Estructura en Oporto

Cuando hace cerca de un año paseaba en coche por Oporto y de lejos vi esta extraña estructura, no podía imaginarme que esta obra fuera a aparecer en uno de mis post hablando precisamente de la “imaginación”.

Según la Wikipedia, “la imaginación (del latín imaginatĭo, -ōnis) es un proceso superior que permite al individuo manipular información generada intrínsecamente con el fin de crear una representación percibida por los sentidos de la mente. «Intrínsecamente generada» significa que la información se ha formado dentro del organismo en ausencia de estímulos del ambiente. En lo que respecta a «sentidos de la mente», son los mecanismos que permiten «ver» un objeto que se había visualizado previamente pero que ya no se encuentra presente en el ambiente. Cabe aclarar que cuando se imagina no se reduce solo al sentido de la visión, sino también a otras áreas sensoriales.” Y esta definición es perfecta para explicar el paso intermedio necesario que de forma natural se da entre los dos procesos de “VER y DIBUJAR ideas” de los que hablábamos en el post anterior.
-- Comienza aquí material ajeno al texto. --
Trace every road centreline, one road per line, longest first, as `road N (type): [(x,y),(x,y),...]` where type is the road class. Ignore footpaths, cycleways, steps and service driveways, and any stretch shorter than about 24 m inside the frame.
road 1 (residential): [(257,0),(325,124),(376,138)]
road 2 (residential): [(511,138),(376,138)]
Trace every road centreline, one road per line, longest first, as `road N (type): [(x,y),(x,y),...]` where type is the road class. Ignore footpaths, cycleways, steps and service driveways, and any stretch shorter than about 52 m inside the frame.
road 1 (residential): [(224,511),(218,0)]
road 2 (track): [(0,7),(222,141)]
Seis claves para "ver", de Dam Roam

Seis claves para "ver", de Dam Roam

En dicho post, nos centramos en el primer proceso: “Ver las ideas” necesario para poder comunicar las mismas de forma efectiva.  Y para ello, proponíamos, basándonos en el “Visual Thinking Codex” de Dam Roam, responder a seis preguntas clave que nos permitieran ver las ideas de una forma completa:

  1. Quién/ Qué
  2. Cuántos
  3. Dónde
  4. Cuándo
  5. Cómo
  6. Y por qué.

Sin embargo, aún dando respuesta a estas seis cuestiones no llegamos a comprender del todo lo que “vemos” y por lo tanto aún no estamos en disposición de comunicarlo.

“Hasta ahora, nos hemos concentrado en los ojos y en mirar y ver las herramientas y pasos sobre los cuales nos apoyamos para procesar la información visual que recibimos del mundo exterior”, según palabras de Roam. Es el momento de encender el ojo de la mente y empezar a imaginar.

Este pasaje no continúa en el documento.